Material provided:
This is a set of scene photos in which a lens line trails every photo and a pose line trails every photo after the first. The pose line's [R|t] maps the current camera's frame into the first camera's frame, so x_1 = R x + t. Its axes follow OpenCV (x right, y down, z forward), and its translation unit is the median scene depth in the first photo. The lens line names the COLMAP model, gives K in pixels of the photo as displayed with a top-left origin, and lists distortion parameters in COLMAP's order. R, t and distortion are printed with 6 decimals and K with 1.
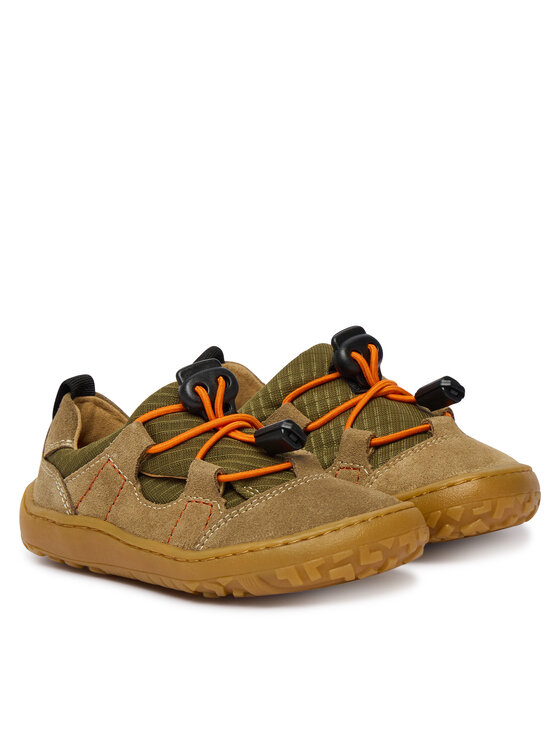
lens RADIAL K [[2197.7, 0, 280.0], [0, 2197.7, 373.0], [0, 0, 1]] dist [-0.142237, -0.375676]
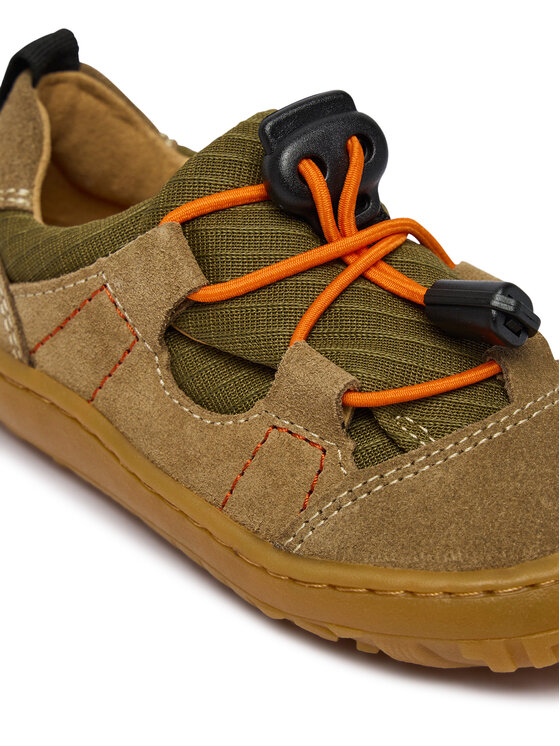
lens RADIAL K [[2223.2, 0, 280.0], [0, 2223.2, 373.0], [0, 0, 1]] dist [-0.660282, 19.423267]
pose [[0.996868, 0.071423, 0.033969, -0.055888], [-0.078607, 0.942104, 0.325977, -0.104295], [-0.008720, -0.327626, 0.944767, 0.547204]]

Work to complete: With images left out, the data must be transcribed exactly.

Reply:
This is a set of scene photos in which a lens line trails every photo and a pose line trails every photo after the first. The pose line's [R|t] maps the current camera's frame into the first camera's frame, so x_1 = R x + t. Its axes follow OpenCV (x right, y down, z forward), and its translation unit is the median scene depth in the first photo. The lens line names the COLMAP model, gives K in pixels of the photo as displayed with a top-left origin, and lists distortion parameters in COLMAP's order. R, t and distortion are printed with 6 decimals and K with 1.
lens RADIAL K [[2197.7, 0, 280.0], [0, 2197.7, 373.0], [0, 0, 1]] dist [-0.142237, -0.375676]
lens RADIAL K [[2223.2, 0, 280.0], [0, 2223.2, 373.0], [0, 0, 1]] dist [-0.660282, 19.423267]
pose [[0.996868, 0.071423, 0.033969, -0.055888], [-0.078607, 0.942104, 0.325977, -0.104295], [-0.008720, -0.327626, 0.944767, 0.547204]]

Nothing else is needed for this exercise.